» **Problem**: Render every line of the records below as a Markdown table with the columns "No." and "Entry," one numbered row per line. Skip blank lines and leave out the pictures.

↓↓↓

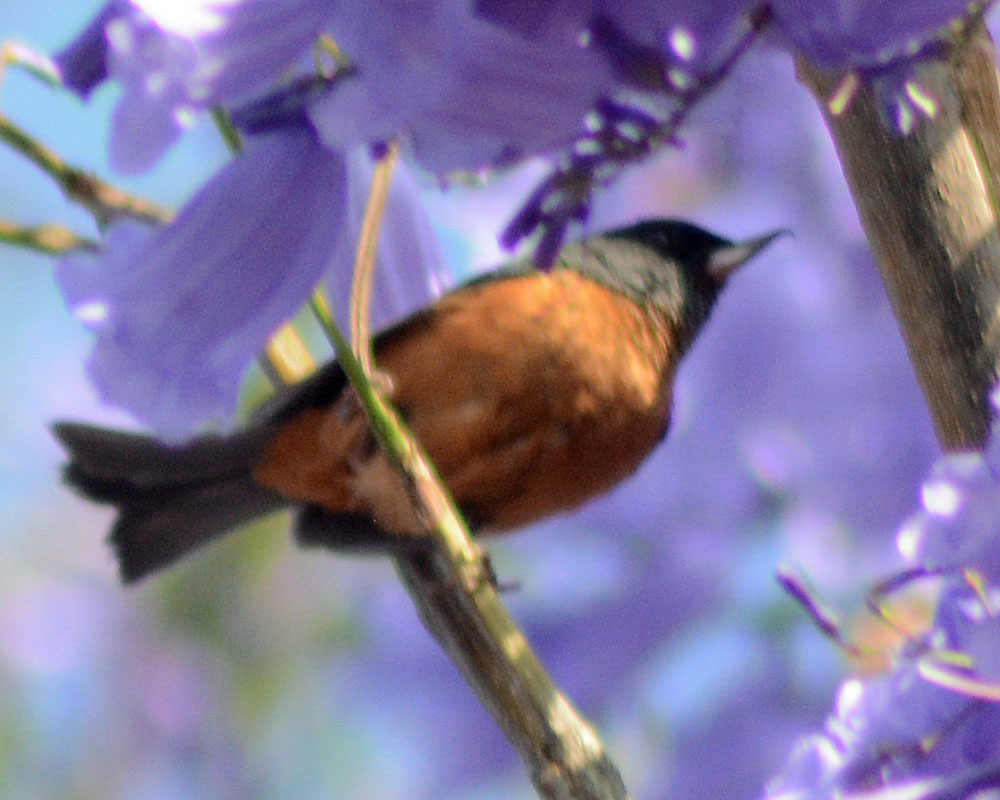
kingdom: Animalia
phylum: Chordata
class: Aves
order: Passeriformes
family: Thraupidae
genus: Diglossa
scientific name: Diglossa baritula
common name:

↑↑↑

» **Solution**:
| No. | Entry |
|---|---|
| 1 | kingdom: Animalia |
| 2 | phylum: Chordata |
| 3 | class: Aves |
| 4 | order: Passeriformes |
| 5 | family: Thraupidae |
| 6 | genus: Diglossa |
| 7 | scientific name: Diglossa baritula |
| 8 | common name: |